Editor's Note: The following is a brief summary of the analysis offered this morning via Scott Reamer's technical service. We share this vibe with educational intentions only. For more information regarding Scott's unique approach, please click here.
About Complexity Analysis
Probability- and fractal-based price analysis that attempts to predict potential bifurcation points in price patterns where trends reach points of exhaustion. Underlying the work are a host of traditional, non-traditional, and proprietary technical analysis tools including pattern analysis, DeMark indicators, and momentum measures among others.
The major indices we've been following, including the NDX, the Nasdaq Composite, the Russell 2000, the Value Line, and the S&P Small caps all declined impulsively from last week's peaks and so far have bounced in what looks like a very corrective, mean-reverting fashion. Thus, we have a somewhat common situation where the broader indices have formed an important peak last week and the SPX, DOW and OEX are forming theirs now.
Recall that our last few weeks' potential target for the SPX was 1247 +/-: it is quite possible then that the move that started up from Monday's low will end near that price point while the DOW "projects" to 10755 +/- for its terminal peak. It need not get there (and the decline from today's peak as I write is suggesting it won't) but the contextual situation: sentiment, put/calls, momentum, up vs. down volume, volatility is ripe for a meaningful reversal.
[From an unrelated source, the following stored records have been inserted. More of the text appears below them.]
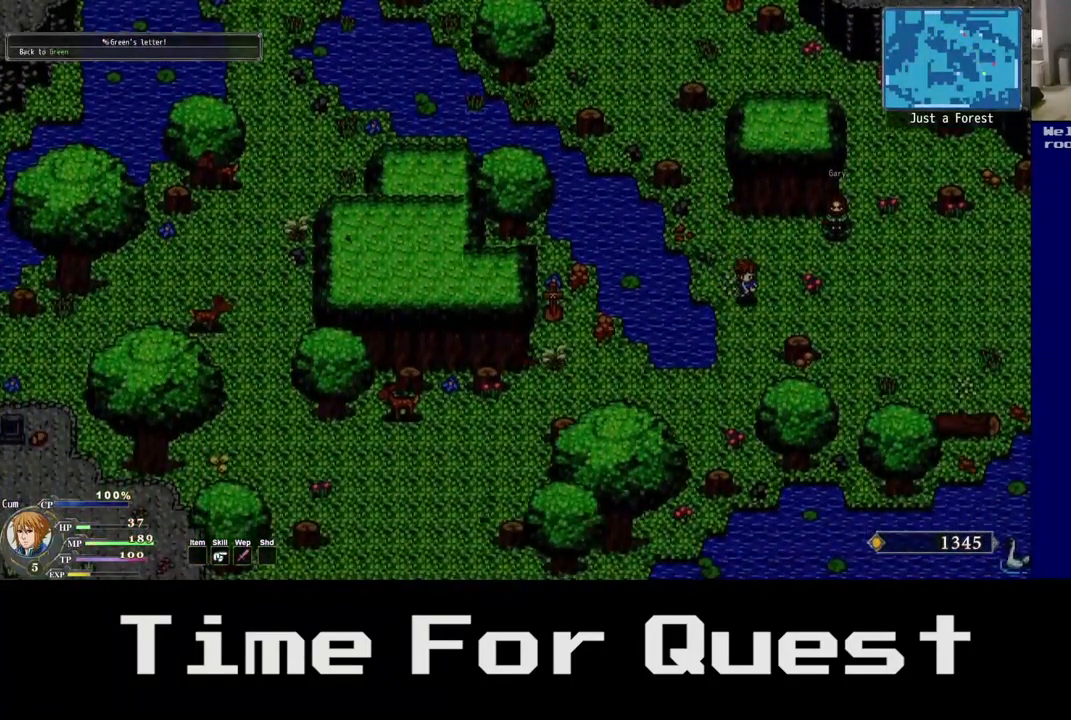
{"buttons": ["DPAD_DOWN"], "left_stick": "center", "right_stick": "center", "events": [[384, "DPAD_RIGHT", "up"]]}
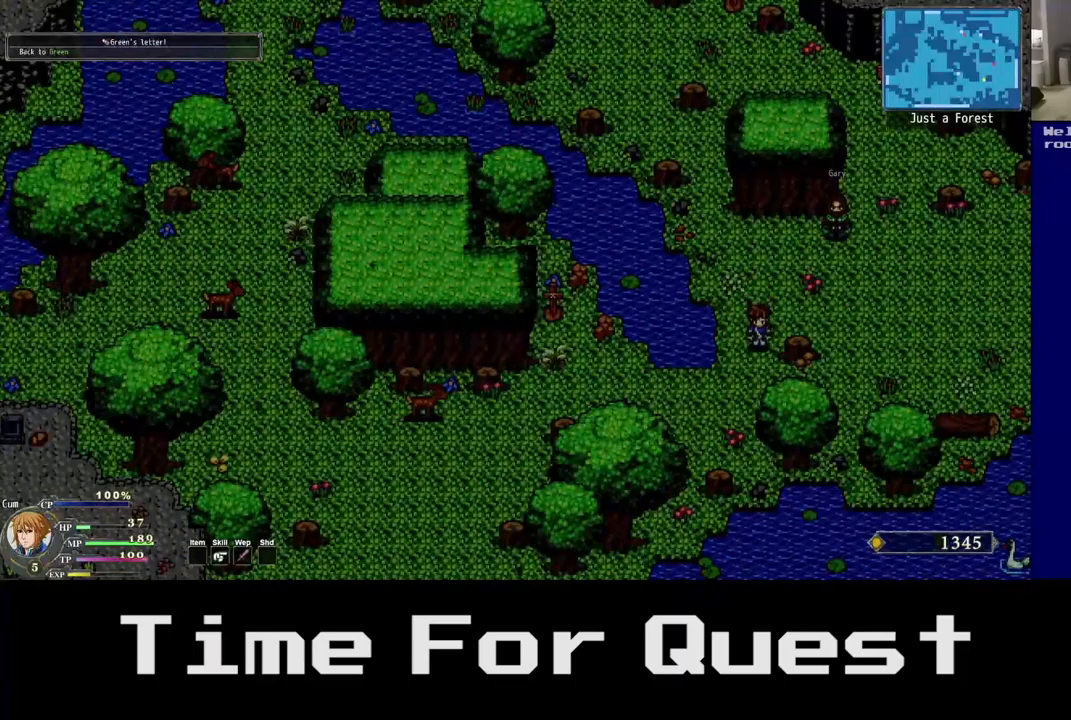
{"buttons": ["DPAD_LEFT"], "left_stick": "center", "right_stick": "center", "events": [[267, "DPAD_LEFT", "down"], [500, "DPAD_DOWN", "up"]]}
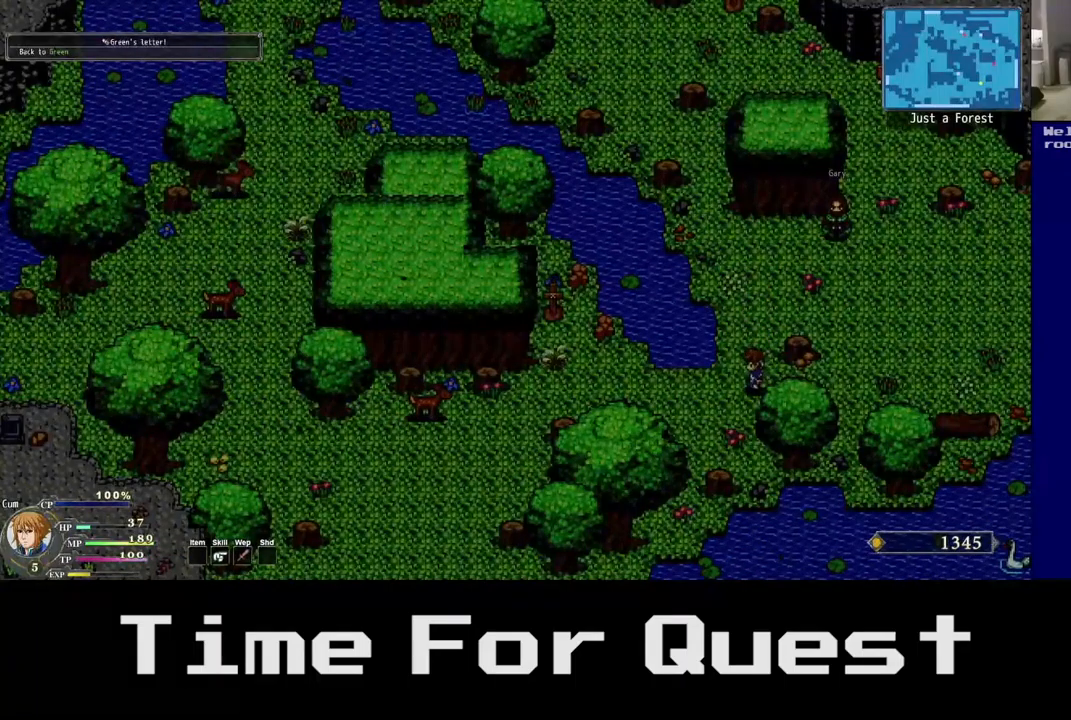
{"buttons": ["DPAD_LEFT"], "left_stick": "center", "right_stick": "center", "events": []}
We noted last week that: "What's most remarkable to us... is the fact that the bullish consensus is so adamant about higher stock prices when the DOW has made no net progress since January 21st 2004: 558 days of no price gain." Interestingly, current consensus bullishness is once again making a good record.
Again, this speaks directly to the underlying reality of negotiated financial markets: they are driven largely by irrational impulses and NOT by linear, utilitarian economic decision-making.